**Given request 1**
Answer these questions from the article on neighborhoods and children's outcomes:
(a) How many Americans are in the sample that The Opportunity Atlas draws from?
(b) What position does David Williams hold at Opportunity Insights?
(c) Which two sources of data did the researchers cull?
**Given request 2**
Repeat word for word the stretch of the article on neighborhoods and children's outcomes from "David Williams is" through "just blocks away.".

**Excerpted text**
↓↓↓
Research reveals that Pittsburgh children who grew up just blocks away from one another have had very different life outcomes in income, employment and incarceration, among other results.
Mark KramerWhere children live determines their chances of success as adults. That’s the conclusion that Harvard researcher Raj Chetty and colleagues came to after culling more than two decades’ worth of U.S. Census and Internal Revenue Service data.
Researchers found that children’s immediate neighborhood area has significant effects on life outcomes, and those outcomes can differ considerably compared to those experienced by children just streets away. In fact, their study claims that a child’s neighborhood has a greater effect on future income earnings than the neighborhood they end up living in as an adult.
The Opportunity Atlas draws from a sample of 20.5 million Americans born between 1978 to 1983 who are now in their late-thirties*. This data remains relevant for children growing up today, the researchers say, because “neighborhood conditions are relatively stable over time.”
David Williams is policy director at Opportunity Insights, the Harvard institute that hosts The Opportunity Atlas. “The research points to the fact that neighborhoods really matter,” he said, “and they are especially important for low-income families and their children.” He emphasized that the data reveals the effect that housing affordability can have on these outcomes, and “how it creates or doesn’t create access for families to different types of neighborhoods.”
In Pittsburgh, a city with neighborhoods heavily segregated by race and class, these findings reveal that children’s life outcomes vary broadly from children growing up just blocks away.
↑↑↑
Data entries
↓↓↓
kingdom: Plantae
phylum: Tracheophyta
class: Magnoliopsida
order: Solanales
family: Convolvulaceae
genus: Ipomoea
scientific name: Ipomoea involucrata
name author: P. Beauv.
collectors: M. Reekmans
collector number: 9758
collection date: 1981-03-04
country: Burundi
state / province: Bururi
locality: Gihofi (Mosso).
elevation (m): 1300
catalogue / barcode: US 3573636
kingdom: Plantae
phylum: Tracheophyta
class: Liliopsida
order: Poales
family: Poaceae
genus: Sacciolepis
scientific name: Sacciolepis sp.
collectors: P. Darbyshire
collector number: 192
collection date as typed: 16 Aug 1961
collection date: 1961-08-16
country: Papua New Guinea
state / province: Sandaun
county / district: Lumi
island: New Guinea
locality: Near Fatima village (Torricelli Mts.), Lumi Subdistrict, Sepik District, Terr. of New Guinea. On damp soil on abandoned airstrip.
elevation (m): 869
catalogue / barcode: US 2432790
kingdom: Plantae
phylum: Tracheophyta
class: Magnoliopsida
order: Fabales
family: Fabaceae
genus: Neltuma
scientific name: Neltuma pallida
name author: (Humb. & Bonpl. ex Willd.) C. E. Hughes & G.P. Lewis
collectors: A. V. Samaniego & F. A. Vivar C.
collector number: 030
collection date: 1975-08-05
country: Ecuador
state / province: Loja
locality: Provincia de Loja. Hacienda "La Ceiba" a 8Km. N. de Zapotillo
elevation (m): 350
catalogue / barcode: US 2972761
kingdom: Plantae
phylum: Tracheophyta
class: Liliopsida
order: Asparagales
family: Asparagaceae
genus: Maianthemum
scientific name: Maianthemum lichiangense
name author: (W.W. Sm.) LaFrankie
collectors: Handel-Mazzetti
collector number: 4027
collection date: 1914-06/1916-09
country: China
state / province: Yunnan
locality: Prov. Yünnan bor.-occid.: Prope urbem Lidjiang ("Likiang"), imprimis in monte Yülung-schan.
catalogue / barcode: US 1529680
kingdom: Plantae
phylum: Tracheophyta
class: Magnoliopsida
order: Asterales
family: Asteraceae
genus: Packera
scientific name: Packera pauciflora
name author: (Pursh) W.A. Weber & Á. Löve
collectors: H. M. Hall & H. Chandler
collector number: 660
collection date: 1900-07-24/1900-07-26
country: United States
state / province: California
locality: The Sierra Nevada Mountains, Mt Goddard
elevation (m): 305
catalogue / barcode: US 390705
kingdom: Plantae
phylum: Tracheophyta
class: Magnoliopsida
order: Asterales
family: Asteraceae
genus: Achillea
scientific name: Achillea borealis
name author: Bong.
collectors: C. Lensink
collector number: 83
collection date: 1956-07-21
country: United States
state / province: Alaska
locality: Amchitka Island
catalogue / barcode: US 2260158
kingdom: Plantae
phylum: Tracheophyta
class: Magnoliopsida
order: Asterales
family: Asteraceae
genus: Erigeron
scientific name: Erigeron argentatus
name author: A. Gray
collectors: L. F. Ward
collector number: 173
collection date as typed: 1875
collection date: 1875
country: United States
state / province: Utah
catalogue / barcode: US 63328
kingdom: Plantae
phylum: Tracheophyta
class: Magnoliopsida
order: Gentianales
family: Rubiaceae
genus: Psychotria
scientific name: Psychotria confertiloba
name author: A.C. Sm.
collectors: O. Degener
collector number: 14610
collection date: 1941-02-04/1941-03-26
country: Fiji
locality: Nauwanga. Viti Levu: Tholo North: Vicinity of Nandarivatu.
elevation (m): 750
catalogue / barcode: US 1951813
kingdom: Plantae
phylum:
↑↑↑
**Written answer 1**
(a) 20.5 million
(b) Policy director
(c) U.S. Census data and Internal Revenue Service data

**Written answer 2**
David Williams is policy director at Opportunity Insights, the Harvard institute that hosts The Opportunity Atlas. “The research points to the fact that neighborhoods really matter,” he said, “and they are especially important for low-income families and their children.” He emphasized that the data reveals the effect that housing affordability can have on these outcomes, and “how it creates or doesn’t create access for families to different types of neighborhoods.”
In Pittsburgh, a city with neighborhoods heavily segregated by race and class, these findings reveal that children’s life outcomes vary broadly from children growing up just blocks away.